**Your objective:** Please write out the part of the forum post below about the hanging Lustre metadata server that begins with "Jose Manuel Martínez" and ends after "haven't found one).".

**Passage for review:**
──────────
[lustre-discuss] MDS hangs for no apparent reason

Jose Manuel Martínez García jose.martinez at scayle.es
Tue Jan 21 01:34:10 PST 2025


Hello everybody.


I am dealing with an issue with a relatively new Lustre installation. 
The Metadata Server (MDS) hangs randomly without any common pattern. It 
can take anywhere from 30 minutes to 30 days, but it always ends up 
hanging without a consistent pattern (at least, I haven't found one). 
The logs don't show anything unusual at the time of the failure. The 
only thing I continuously see are these messages:

/[lun ene 20 14:17:10 2025] LustreError: 
7068:0:(qsd_handler.c:340:qsd_req_completion()) $$$ DQACQ failed with 
-22, flags:0x4  qsd:LUSTRE-OST138f qtype:prj id:2325 enforced:1 granted: 
16304159618662232032 pending:0 waiting:0 req:1 usage: 114636 
qunit:262144 qtune:65536 edquot:0 default:yes
[lun ene 20 14:17:10 2025] LustreError: 
7068:0:(qsd_handler.c:340:qsd_req_completion()) Skipped 39 previous 
similar messages
[lun ene 20 14:21:52 2025] LustreError: 
1895328:0:(qmt_handler.c:798:qmt_dqacq0()) $$$ Release too much! 
uuid:LUSTRE-MDT0000-lwp-OST0c1f_UUID release: 15476132855418716160 
granted:262144, total:14257500 qmt:LUSTRE-QMT0000 pool:dt-0x0 id:2582 
enforced:1 hard:62914560 soft:52428800 granted:14257500 time:0 qunit: 
262144 edquot:0 may_rel:0 revoke:0 default:yes
[lun ene 20 14:21:52 2025] LustreError: 
1947381:0:(qmt_handler.c:798:qmt_dqacq0()) $$$ Release too much!
──────────
**Records supplied:**
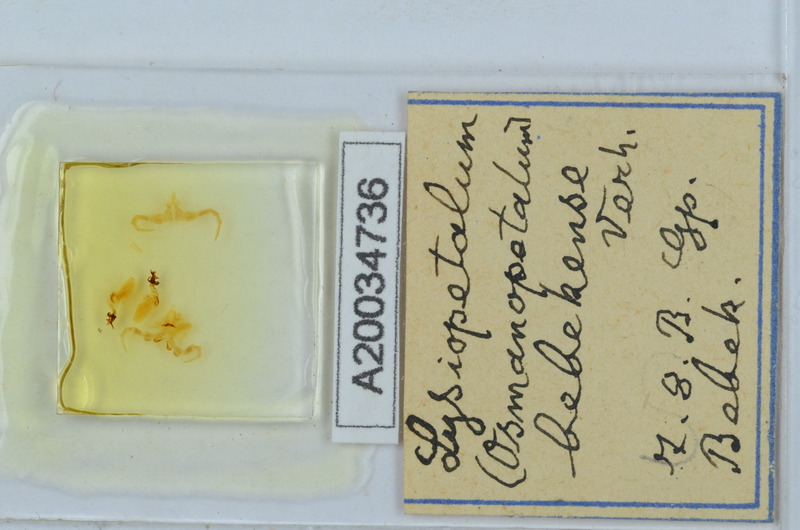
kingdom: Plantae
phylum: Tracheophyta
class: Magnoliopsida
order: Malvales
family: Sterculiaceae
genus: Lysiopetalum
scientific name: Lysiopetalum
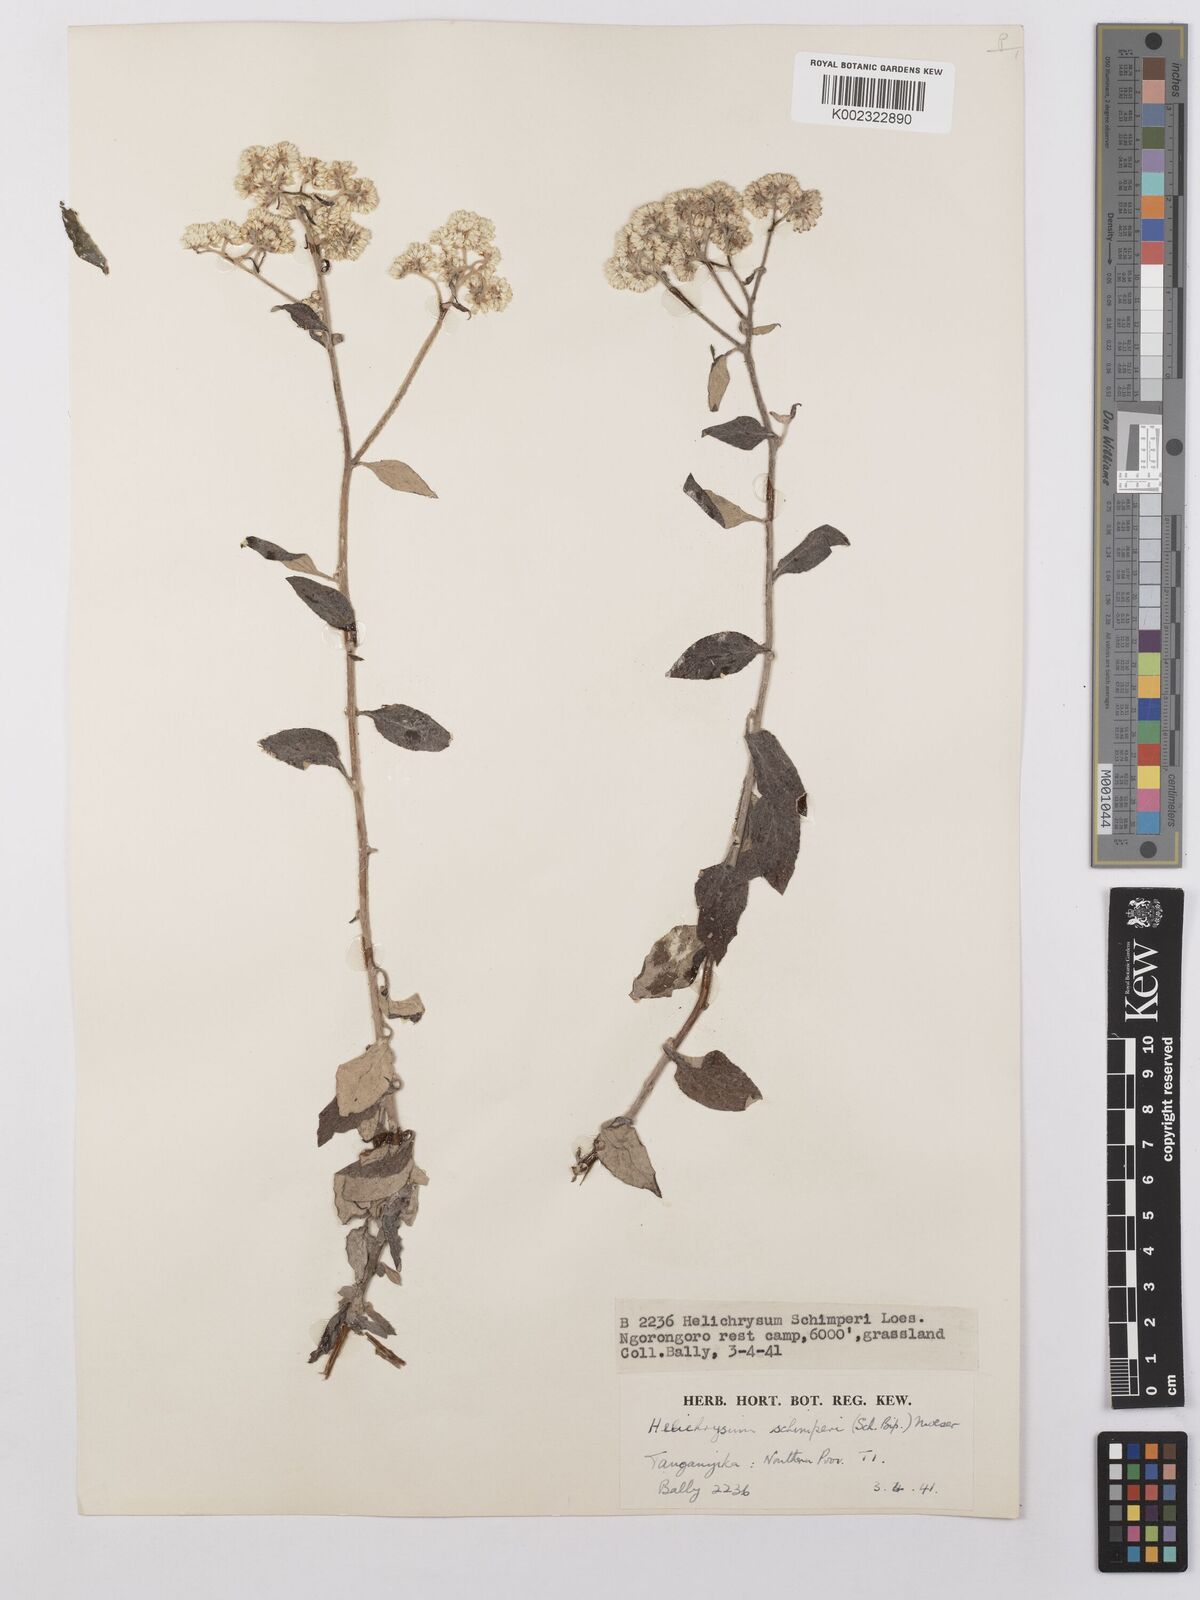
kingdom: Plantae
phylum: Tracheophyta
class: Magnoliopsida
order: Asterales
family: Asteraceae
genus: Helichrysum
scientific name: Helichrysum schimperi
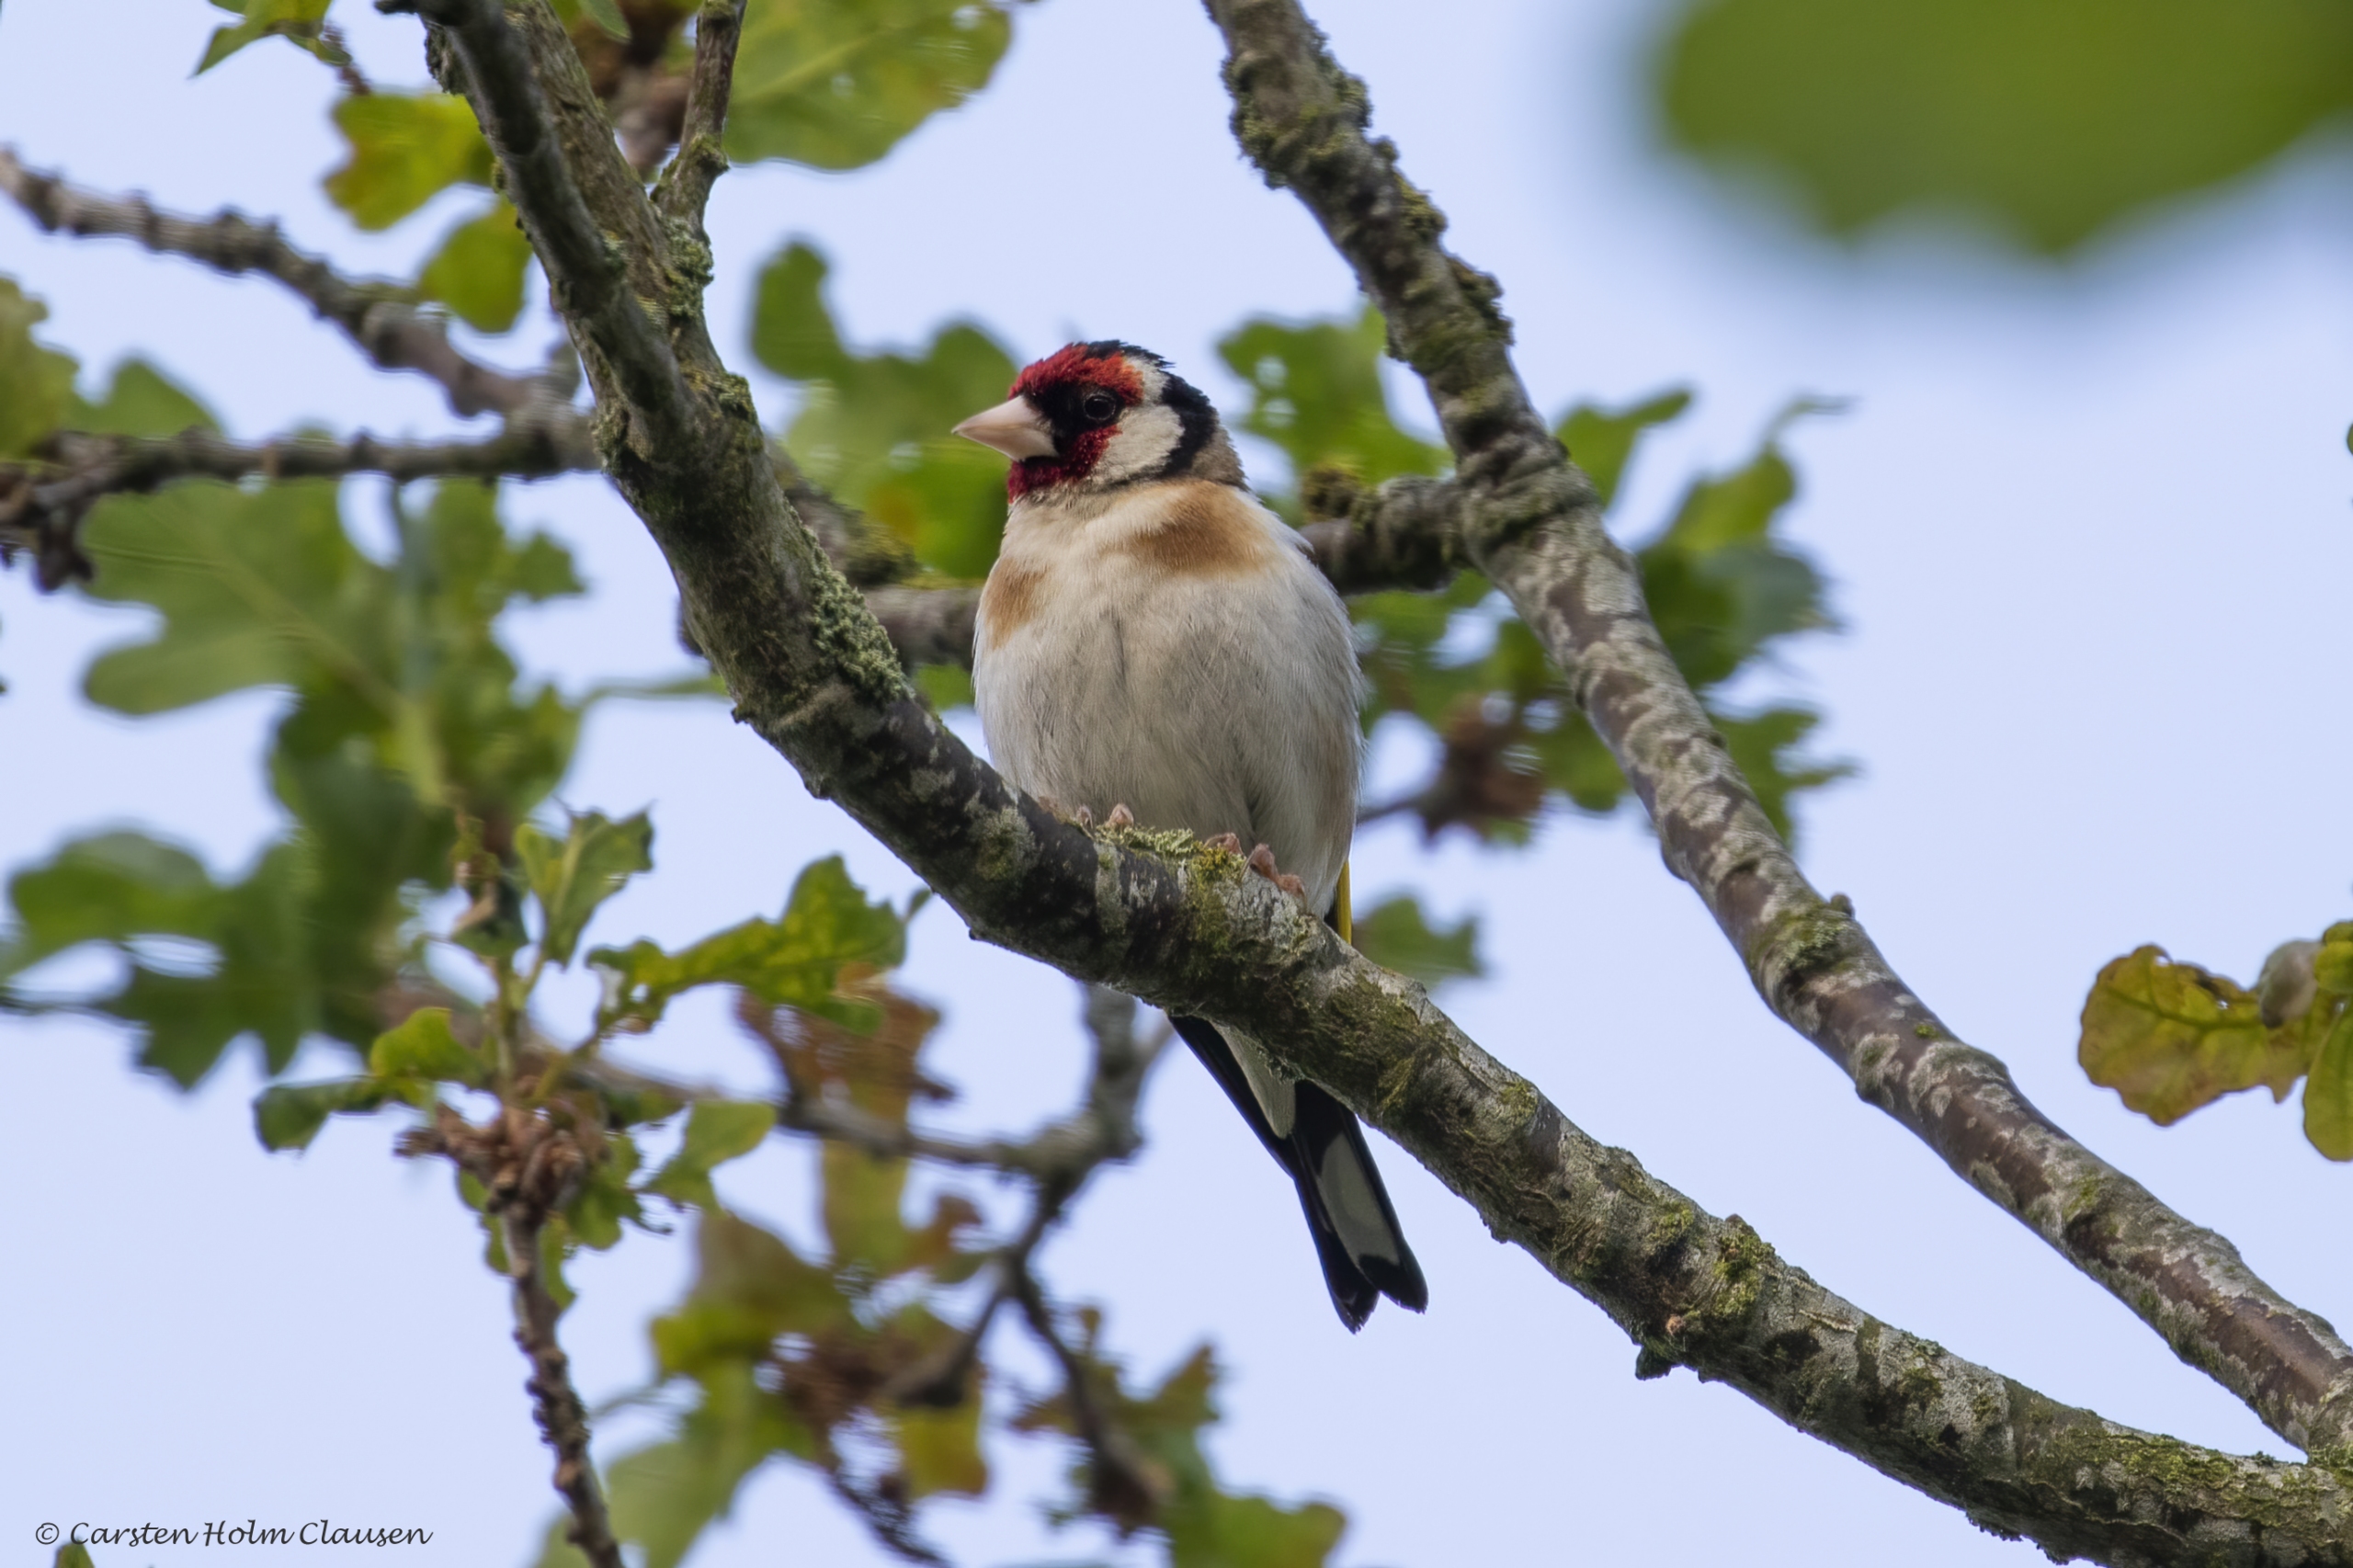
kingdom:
──────────
**Exercise response:**
Jose Manuel Martínez García jose.martinez at scayle.es
Tue Jan 21 01:34:10 PST 2025


Hello everybody.


I am dealing with an issue with a relatively new Lustre installation. 
The Metadata Server (MDS) hangs randomly without any common pattern. It 
can take anywhere from 30 minutes to 30 days, but it always ends up 
hanging without a consistent pattern (at least, I haven't found one).